Court Opinion

ID: 4690147
Source: CourtListenerOpinion
Date Created: 2021-05-26 15:03:53.465479+00
Date Added: 2024-06-11T08:04:58.174389
License: Public Domain

Third District Court of Appeal
                               State of Florida

                          Opinion filed May 26, 2021.
       Not final until disposition of timely filed motion for rehearing.

                            ________________

                        Nos. 3D19-886; 3D20-502
                       Lower Tribunal No. 17-19695
                          ________________

                       Jon J. Rappaport, et al.,
                        Appellants/Cross-Appellees,

                                     vs.

                         Arthur F. Scherr, etc.,
                         Appellee/Cross-Appellant.

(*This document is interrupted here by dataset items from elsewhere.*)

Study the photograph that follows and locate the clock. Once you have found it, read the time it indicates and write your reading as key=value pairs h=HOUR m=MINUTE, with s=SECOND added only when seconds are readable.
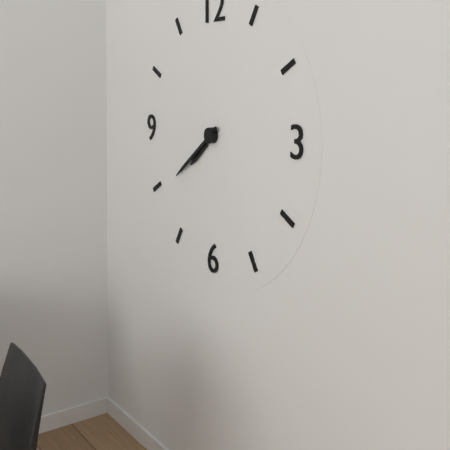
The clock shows h=7 m=39
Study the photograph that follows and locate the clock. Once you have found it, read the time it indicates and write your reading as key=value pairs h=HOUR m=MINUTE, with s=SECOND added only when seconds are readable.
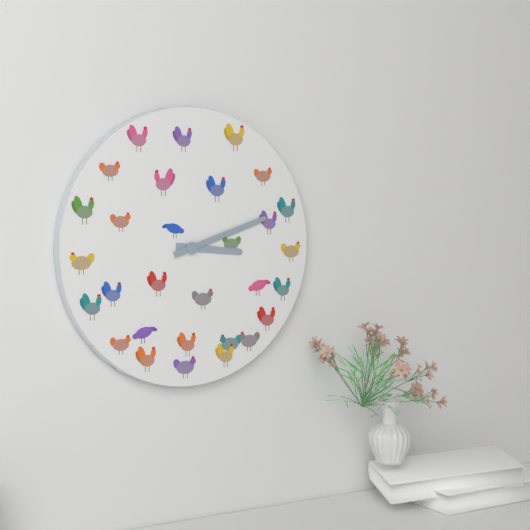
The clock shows h=3 m=12
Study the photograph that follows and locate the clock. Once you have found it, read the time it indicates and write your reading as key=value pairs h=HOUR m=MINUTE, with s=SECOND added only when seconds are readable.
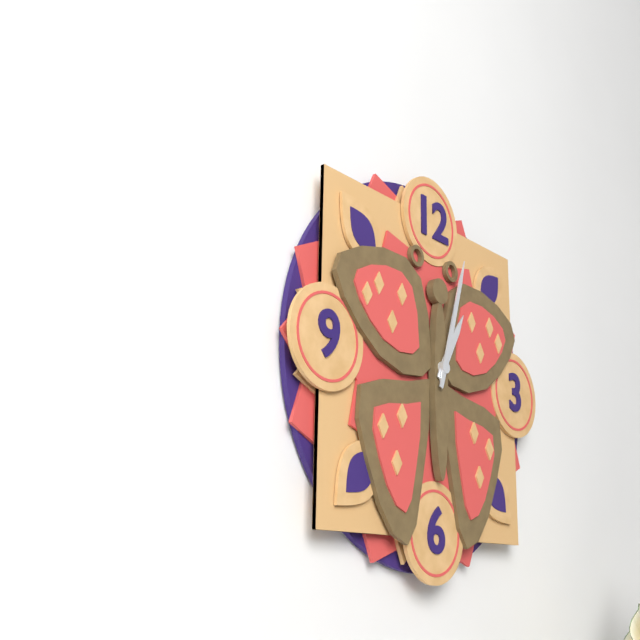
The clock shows h=1 m=3
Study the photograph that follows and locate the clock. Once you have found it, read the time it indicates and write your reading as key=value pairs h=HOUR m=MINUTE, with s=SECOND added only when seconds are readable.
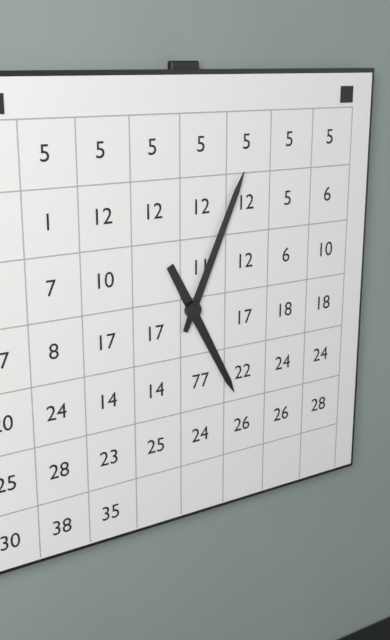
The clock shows h=5 m=4
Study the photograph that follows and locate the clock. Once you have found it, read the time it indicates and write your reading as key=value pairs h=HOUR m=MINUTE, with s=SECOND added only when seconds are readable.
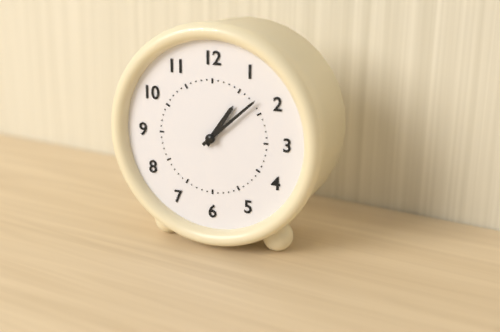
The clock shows h=1 m=8
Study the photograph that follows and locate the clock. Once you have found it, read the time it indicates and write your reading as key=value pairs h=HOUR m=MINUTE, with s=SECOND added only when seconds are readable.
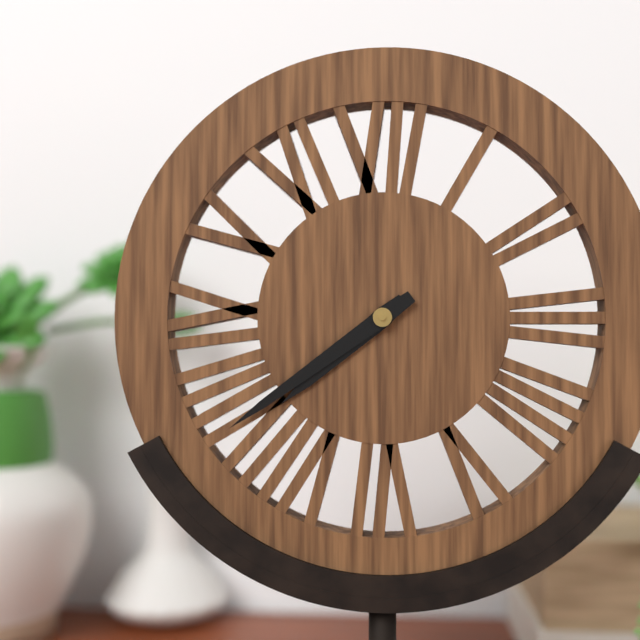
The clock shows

      Consolidated Appeals from the Circuit Court for Miami-Dade County,
William Thomas, Judge.

      SMGQ Law, and Deborah Baker and Rachel E. Walker, for
appellants/cross-appellees.

      Damian & Valori, LLP, and Peter F. Valori and Adam Schultz, for
appellee/cross-appellant.

Before EMAS, C.J., and LINDSEY and HENDON, JJ.

     EMAS, C.J.
      INTRODUCTION

      In these consolidated appeals, Dr. Jon Rappaport (“Dr. Rappaport”)

and Pet Medical Centers, LLC (“PMC”), defendants below, appeal final

judgment entered in favor of plaintiff below, Dr. Arthur Scherr (“Dr. Scherr”),

and a subsequent judgment awarding attorney’s fees to Dr. Scherr. Dr.

Scherr cross-appeals the final judgment entered in his favor, asserting the

damages award was inadequate. Appellants raise a number of claims on

appeal. We find one of them dispositive and, for the reasons that follow, we

reverse both judgments and remand for entry of an order of dismissal and

for further proceedings consistent with this opinion.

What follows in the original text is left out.